# [Document excerpt]
☆ ☆ ☆ ☆ ☆

PT Classroom - Brief Overview of Barefoot Running / Minimalist Running ׀ by Michelle Kornder, SPT

Introduction to Barefoot / Minimalist Running

Although commercially available minimalist shoes like the Vibram FiveFingers, the Merrell Road Glove, Nike Free and the Saucony Hattori have introduced novice runners to barefoot running, this trend is not new to elite runners. In 1960, Abede Bikila raced the entire 1960 Olympic Games Marathon barefoot and won gold (1). In 1984, Zola Budd set the world record for the 5000m while running barefoot (1). However, before transitioning from shod running to barefoot running, runners should carefully consider the advantages and disadvantages of running barefoot.

Running Mechanics
Barefoot runners run differently than shod runners, utilizing shorter stride lengths and higher stride rates (1). While shod runners typically strike the ground heel first, barefoot runners strike the ground with either the midfoot or forefoot (1).

Possible Advantages
Utilizing shorter stride lengths and midfoot/forefoot strikes results in reduced ground reaction impact forces in barefoot running relative to shod running (2). A study by Edwards et al. suggested that shorter strides “probably reduce the potential for stress fracture injuries” and recommended that runners desiring to decrease the likelihood of a stress fracture to shorten their stride by about 10% (1).

☆ ☆ ☆ ☆ ☆

# [Data extracts]
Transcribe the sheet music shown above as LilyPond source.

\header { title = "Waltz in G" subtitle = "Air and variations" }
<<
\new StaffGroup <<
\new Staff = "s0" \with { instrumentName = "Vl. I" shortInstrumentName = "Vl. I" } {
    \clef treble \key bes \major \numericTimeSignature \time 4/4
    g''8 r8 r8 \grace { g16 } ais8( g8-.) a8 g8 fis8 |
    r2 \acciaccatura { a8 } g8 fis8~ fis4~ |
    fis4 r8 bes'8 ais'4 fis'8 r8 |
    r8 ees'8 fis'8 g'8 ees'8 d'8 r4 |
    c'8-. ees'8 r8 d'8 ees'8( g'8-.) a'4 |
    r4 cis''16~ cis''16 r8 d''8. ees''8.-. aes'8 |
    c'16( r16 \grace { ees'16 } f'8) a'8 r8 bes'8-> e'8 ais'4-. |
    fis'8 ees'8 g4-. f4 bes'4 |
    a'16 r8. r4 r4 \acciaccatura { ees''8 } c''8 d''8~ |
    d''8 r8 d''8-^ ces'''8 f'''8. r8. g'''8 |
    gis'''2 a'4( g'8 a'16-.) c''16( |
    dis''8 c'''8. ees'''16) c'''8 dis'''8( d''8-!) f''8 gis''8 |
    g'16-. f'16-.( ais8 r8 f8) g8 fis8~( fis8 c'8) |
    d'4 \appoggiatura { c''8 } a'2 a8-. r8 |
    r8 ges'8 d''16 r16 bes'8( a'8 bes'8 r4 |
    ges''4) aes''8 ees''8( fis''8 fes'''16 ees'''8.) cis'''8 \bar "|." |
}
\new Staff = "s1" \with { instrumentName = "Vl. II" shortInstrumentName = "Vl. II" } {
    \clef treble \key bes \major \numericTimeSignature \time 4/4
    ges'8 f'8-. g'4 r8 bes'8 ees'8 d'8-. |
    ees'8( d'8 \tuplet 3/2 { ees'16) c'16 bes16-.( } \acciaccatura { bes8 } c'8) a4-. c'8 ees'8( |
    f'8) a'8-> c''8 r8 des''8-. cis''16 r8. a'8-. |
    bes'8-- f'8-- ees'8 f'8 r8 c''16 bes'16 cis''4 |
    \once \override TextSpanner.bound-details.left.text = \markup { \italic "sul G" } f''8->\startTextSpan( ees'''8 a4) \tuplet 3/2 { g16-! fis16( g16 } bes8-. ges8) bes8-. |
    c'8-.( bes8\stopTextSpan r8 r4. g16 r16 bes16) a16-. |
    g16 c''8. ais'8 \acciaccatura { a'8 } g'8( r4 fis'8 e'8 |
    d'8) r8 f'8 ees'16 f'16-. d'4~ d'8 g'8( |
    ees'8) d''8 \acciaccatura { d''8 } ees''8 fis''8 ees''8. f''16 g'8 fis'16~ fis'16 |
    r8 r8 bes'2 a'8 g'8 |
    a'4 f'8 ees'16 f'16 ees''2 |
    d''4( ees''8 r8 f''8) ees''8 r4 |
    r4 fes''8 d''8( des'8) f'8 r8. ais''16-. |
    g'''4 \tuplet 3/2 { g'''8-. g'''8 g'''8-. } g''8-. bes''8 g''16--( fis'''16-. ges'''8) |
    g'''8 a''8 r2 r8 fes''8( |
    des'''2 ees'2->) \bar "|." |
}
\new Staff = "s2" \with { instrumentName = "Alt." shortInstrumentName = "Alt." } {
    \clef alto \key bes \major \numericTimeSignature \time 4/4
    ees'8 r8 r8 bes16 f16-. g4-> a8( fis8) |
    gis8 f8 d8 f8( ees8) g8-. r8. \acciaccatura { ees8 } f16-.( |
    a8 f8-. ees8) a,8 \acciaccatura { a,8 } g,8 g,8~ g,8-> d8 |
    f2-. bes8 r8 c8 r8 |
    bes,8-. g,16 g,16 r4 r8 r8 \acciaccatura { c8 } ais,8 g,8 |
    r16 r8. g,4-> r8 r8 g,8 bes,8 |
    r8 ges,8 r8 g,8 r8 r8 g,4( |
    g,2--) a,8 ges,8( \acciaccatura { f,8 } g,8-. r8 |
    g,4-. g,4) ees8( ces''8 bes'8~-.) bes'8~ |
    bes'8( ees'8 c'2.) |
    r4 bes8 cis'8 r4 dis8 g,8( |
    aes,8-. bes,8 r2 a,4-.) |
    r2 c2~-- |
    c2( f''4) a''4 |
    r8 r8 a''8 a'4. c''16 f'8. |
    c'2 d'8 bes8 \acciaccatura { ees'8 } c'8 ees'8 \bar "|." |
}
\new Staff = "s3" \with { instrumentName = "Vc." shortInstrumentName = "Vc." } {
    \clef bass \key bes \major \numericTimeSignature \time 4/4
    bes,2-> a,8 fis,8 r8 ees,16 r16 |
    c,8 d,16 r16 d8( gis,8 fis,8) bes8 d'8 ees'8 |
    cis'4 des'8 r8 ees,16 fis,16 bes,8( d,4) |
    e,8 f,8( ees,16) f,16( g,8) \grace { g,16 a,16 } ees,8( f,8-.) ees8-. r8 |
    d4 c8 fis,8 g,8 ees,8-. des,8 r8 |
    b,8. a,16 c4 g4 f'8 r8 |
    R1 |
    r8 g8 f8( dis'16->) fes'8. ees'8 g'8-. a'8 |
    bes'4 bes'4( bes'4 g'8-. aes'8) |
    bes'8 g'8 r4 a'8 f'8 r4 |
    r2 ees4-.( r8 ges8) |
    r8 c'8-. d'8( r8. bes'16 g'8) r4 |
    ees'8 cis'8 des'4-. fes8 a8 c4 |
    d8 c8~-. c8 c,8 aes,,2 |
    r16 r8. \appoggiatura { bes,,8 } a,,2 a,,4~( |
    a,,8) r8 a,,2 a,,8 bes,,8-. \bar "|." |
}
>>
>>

☆ ☆ ☆ ☆ ☆

# [Exercise description]
Decide whether each statement below agrees with the barefoot running overview. Answer yes or no for each, and quote the words from the overview that settle it.
1. Zola Budd set the world record for the 5000m in 1984 while running barefoot.
2. Barefoot runners usually strike the ground heel first.
3. Edwards et al. recommended that runners shorten their stride by about 20% to lower the likelihood of a stress fracture.

# [Task result]
1. Yes: "In 1984, Zola Budd set the world record for the 5000m while running barefoot"
2. No: "barefoot runners strike the ground with either the midfoot or forefoot"
3. No: "shorten their stride by about 10%"